We had several actors in place, but it was a pretty rag tag process of putting together the full cast. I’d coerce an actor I had worked with into doing it, and someone else from the core company would suggest someone else and then we also held a handful of auditions to make sure we’d find people that would fit in with the whole spirit of the company, people willing to do the extra heavy lifting required to get this company off the ground. It felt like the stars really aligned for this project and everyone involved brought so much heart, hard work and talent to every aspect of the company. Especially the talented team of dogs that graced the stage through the course of the run as Launce’s not-so-faithful companion.
Other than the textual changes, what were some of the things you brought to the production that were unique?
I think it wasn’t so much that I brought a whole bunch of unique things to the production, but rather I let the unique and beautiful space in the park inform every aspect of the action. The magic of that setting beneath the trees lets the world of the play erupt on all sides of the audience and engulf them. I simply had to tell the actors that there were no walls in this theatre and let them loose in the park.
The one thing I was adamant about was creating a short prologue to the show that would somehow warm up the audience to Shakespeare’s language, and get them actively participating in the creation of the world we played in every night. It can sometimes take a couple minutes to adjust your ear to the language at the beginning of a Shakespeare play and I often loose most of the first scene when I go to see a production of his work. I’ve always understood Shakespeare best when I’ve been able to say the words out loud, and so I wanted to get the language into the mouths of our audience before the show began. Throughout rehearsals I asked each actor to prepare a version of what this prologue could look like – games, exercises, tools to give the audience for listening to our play. We eventually complied the best aspect of each of those versions into the sonnet game we used to start the show.

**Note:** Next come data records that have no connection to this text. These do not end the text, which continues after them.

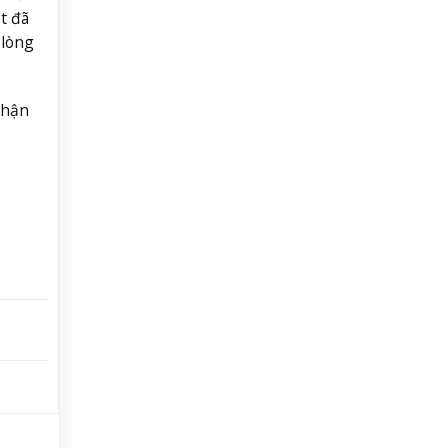
t đã
 lòng
thận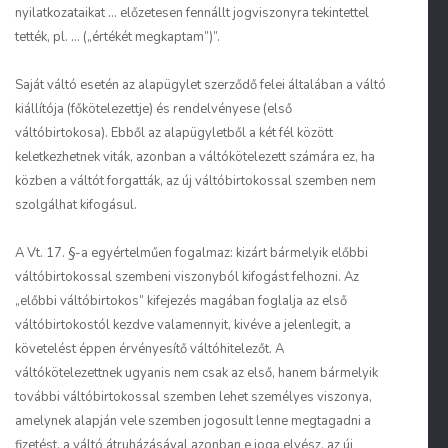
nyilatkozataikat ... előzetesen fennállt jogviszonyra tekintettel
tették, pl. ... („értékét megkaptam”)”.
Saját váltó esetén az alapügylet szerződő felei általában a váltó
kiállítója (főkötelezettje) és rendelvényese (első
váltóbirtokosa). Ebből az alapügyletből a két fél között
keletkezhetnek viták, azonban a váltókötelezett számára ez, ha
közben a váltót forgatták, az új váltóbirtokossal szemben nem
szolgálhat kifogásul.
A Vt. 17. §-a egyértelműen fogalmaz: kizárt bármelyik előbbi
váltóbirtokossal szembeni viszonyból kifogást felhozni. Az
„előbbi váltóbirtokos” kifejezés magában foglalja az első
váltóbirtokostól kezdve valamennyit, kivéve a jelenlegit, a
követelést éppen érvényesítő váltóhitelezőt. A
váltókötelezettnek ugyanis nem csak az első, hanem bármelyik
további váltóbirtokossal szemben lehet személyes viszonya,
amelynek alapján vele szemben jogosult lenne megtagadni a
fizetést, a váltó átruházásával azonban e joga elvész, az új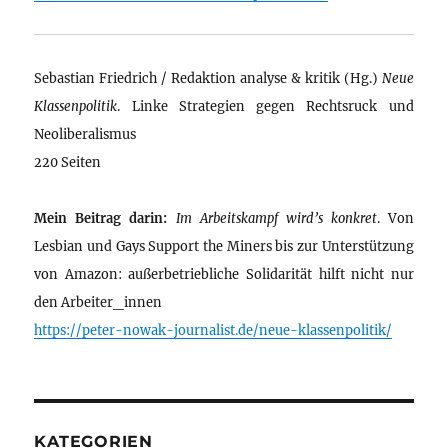
Sebastian Friedrich / Redaktion analyse & kritik (Hg.)
Neue
Klassenpolitik
. Linke Strategien gegen Rechtsruck und
Neoliberalismus
220 Seiten
Mein Beitrag darin:
Im Arbeitskampf wird’s konkret
. Von
Lesbian und Gays Support the Miners bis zur Unterstützung
von Amazon: außerbetriebliche Solidarität hilft nicht nur
den Arbeiter_innen
https://peter-nowak-journalist.de/neue-klassenpolitik/
KATEGORIEN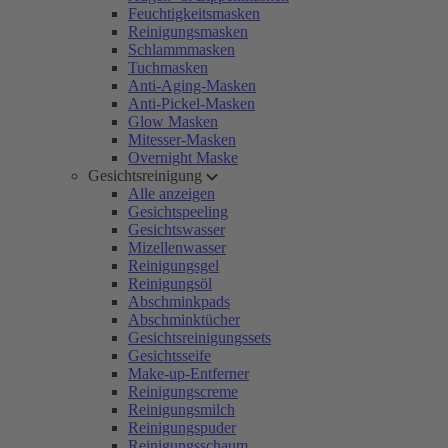
Feuchtigkeitsmasken
Reinigungsmasken
Schlammmasken
Tuchmasken
Anti-Aging-Masken
Anti-Pickel-Masken
Glow Masken
Mitesser-Masken
Overnight Maske
Gesichtsreinigung
Alle anzeigen
Gesichtspeeling
Gesichtswasser
Mizellenwasser
Reinigungsgel
Reinigungsöl
Abschminkpads
Abschminktücher
Gesichtsreinigungssets
Gesichtsseife
Make-up-Entferner
Reinigungscreme
Reinigungsmilch
Reinigungspuder
Reinigungsschaum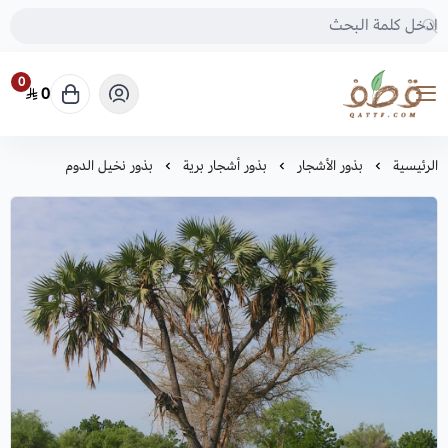
0
0
متجر قطف للبذور
الرئيسية
بذور الأشجار
بذور أشجار برية
بذور نخيل الدوم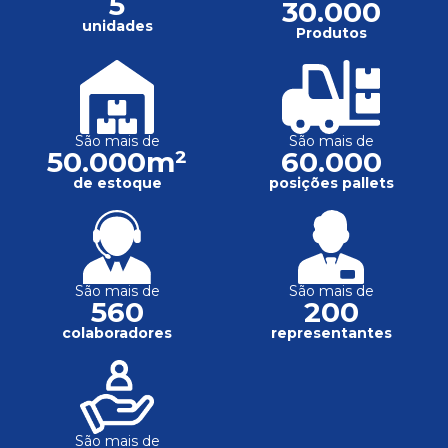
5
30.000
unidades
Produtos
São mais de
São mais de
50.000m²
60.000
de estoque
posições pallets
São mais de
São mais de
560
200
colaboradores
representantes
São mais de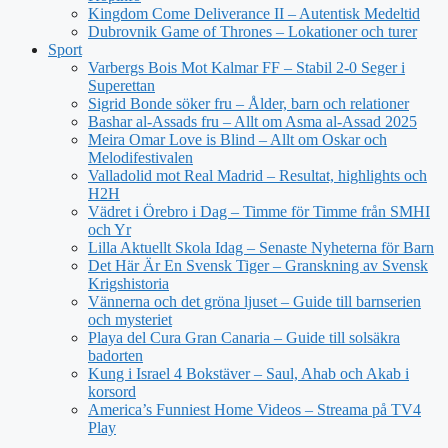
Kingdom Come Deliverance II – Autentisk Medeltid
Dubrovnik Game of Thrones – Lokationer och turer
Sport
Varbergs Bois Mot Kalmar FF – Stabil 2-0 Seger i
Superettan
Sigrid Bonde söker fru – Ålder, barn och relationer
Bashar al-Assads fru – Allt om Asma al-Assad 2025
Meira Omar Love is Blind – Allt om Oskar och
Melodifestivalen
Valladolid mot Real Madrid – Resultat, highlights och
H2H
Vädret i Örebro i Dag – Timme för Timme från SMHI
och Yr
Lilla Aktuellt Skola Idag – Senaste Nyheterna för Barn
Det Här Är En Svensk Tiger – Granskning av Svensk
Krigshistoria
Vännerna och det gröna ljuset – Guide till barnserien
och mysteriet
Playa del Cura Gran Canaria – Guide till solsäkra
badorten
Kung i Israel 4 Bokstäver – Saul, Ahab och Akab i
korsord
America’s Funniest Home Videos – Streama på TV4
Play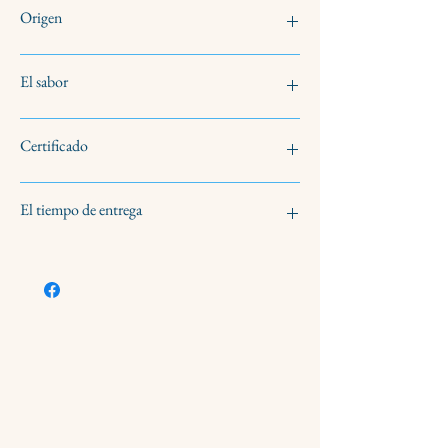
Origen
100% italiano
El sabor
licitación
Certificado
maduro
sabroso
Agricultura UE - IT BIO 009
El tiempo de entrega
3-5 días laborables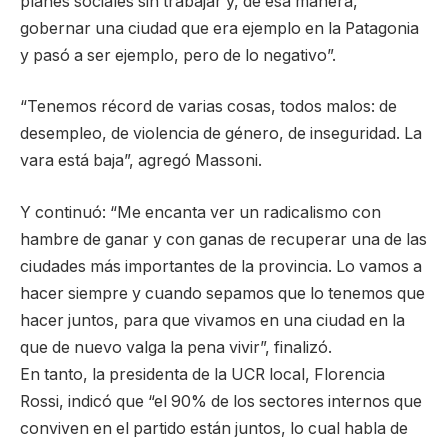
planes sociales sin trabajar y, de esa manera,
gobernar una ciudad que era ejemplo en la Patagonia
y pasó a ser ejemplo, pero de lo negativo”.
“Tenemos récord de varias cosas, todos malos: de
desempleo, de violencia de género, de inseguridad. La
vara está baja”, agregó Massoni.
Y continuó: “Me encanta ver un radicalismo con
hambre de ganar y con ganas de recuperar una de las
ciudades más importantes de la provincia. Lo vamos a
hacer siempre y cuando sepamos que lo tenemos que
hacer juntos, para que vivamos en una ciudad en la
que de nuevo valga la pena vivir”, finalizó.
En tanto, la presidenta de la UCR local, Florencia
Rossi, indicó que “el 90% de los sectores internos que
conviven en el partido están juntos, lo cual habla de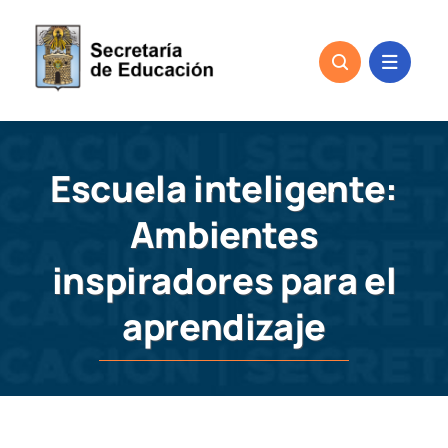
Skip
to
content
Escuela inteligente:
Ambientes
inspiradores para el
aprendizaje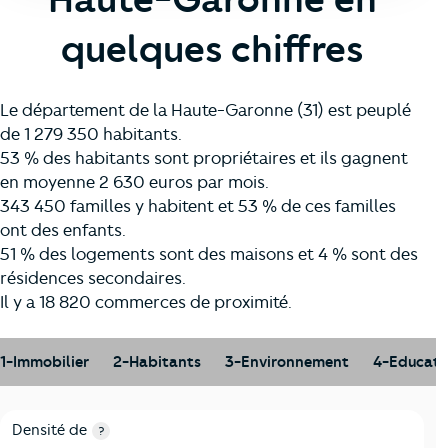
quelques chiffres
Le département de la Haute-Garonne (31) est peuplé
de 1 279 350 habitants.
53 % des habitants sont propriétaires et ils gagnent
en moyenne 2 630 euros par mois.
343 450 familles y habitent et 53 % de ces familles
ont des enfants.
51 % des logements sont des maisons et 4 % sont des
résidences secondaires.
Il y a 18 820 commerces de proximité.
1-Immobilier
2-Habitants
3-Environnement
4-Educati
1-Immobilier
Critères
Haute-Garonne
Comparé à la région Occitanie
Densité de
?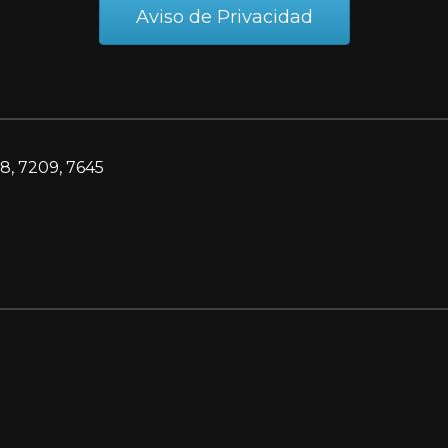
Aviso de Privacidad
8, 7209, 7645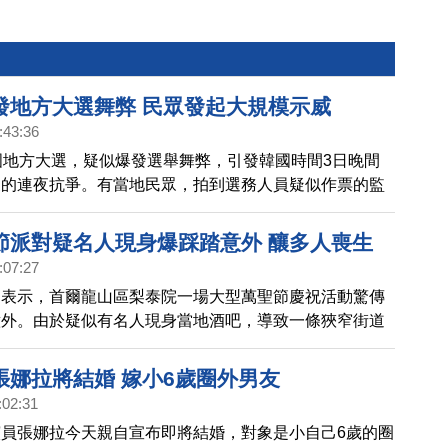
發地方大選舞弊 民眾發起大規模示威
:43:36
國地方大選，疑似爆發選舉舞弊，引發韓國時間3日晚間
眾的連夜抗爭。有當地民眾，拍到選務人員疑似作票的監
韓國民眾更指控說，有外部勢力人士，假扮警察暴力清
國第一學府，首爾大學學生代表帶頭，全韓國各地大學學
節派對疑名人現身爆踩踏意外 釀多人喪生
表串聯聲明，專家研判，大規模學運可能一觸即發。帶您
:07:27
抗爭現場。
間表示，首爾龍山區梨泰院一場大型萬聖節慶祝活動驚傳
意外。由於疑似有名人現身當地酒吧，導致一條狹窄街道
踏，事故造成約50人心臟驟停，還有多人不幸喪生。
張娜拉將結婚 嫁小6歲圈外男友
:02:31
員張娜拉今天親自宣布即將結婚，對象是小自己6歲的圈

Do you have a favourite moment in the production?
In the very first scene, the audience watches as the servant Speed comes running all the way across the field behind our stage carrying a huge armful of suitcases, running late for the train, screaming his master’s name the whole way, and the wipes out just before he reaches the stage in a mess of flying parcles. You would never be able to stage something like that in a theatre and it was the epitome of why I love that outdoor space.
What are you doing now/ what’s your next project?
I just came back from a 6 month stint with the National Arts Centre English acting company and am in a beautiful show called Bea for another company I’m involved in, Actors Repertory Company. We’re performing at the Factory Studio space until May 26th.
Do you have anything you’d like to add?
After last summer, I can’t understand the old show-biz proverb “never work with small kids or animals” – our canine cast-mate was the scene-stealing star of the show every night. We just made sure all the actors carried plastic bags in their back pockets.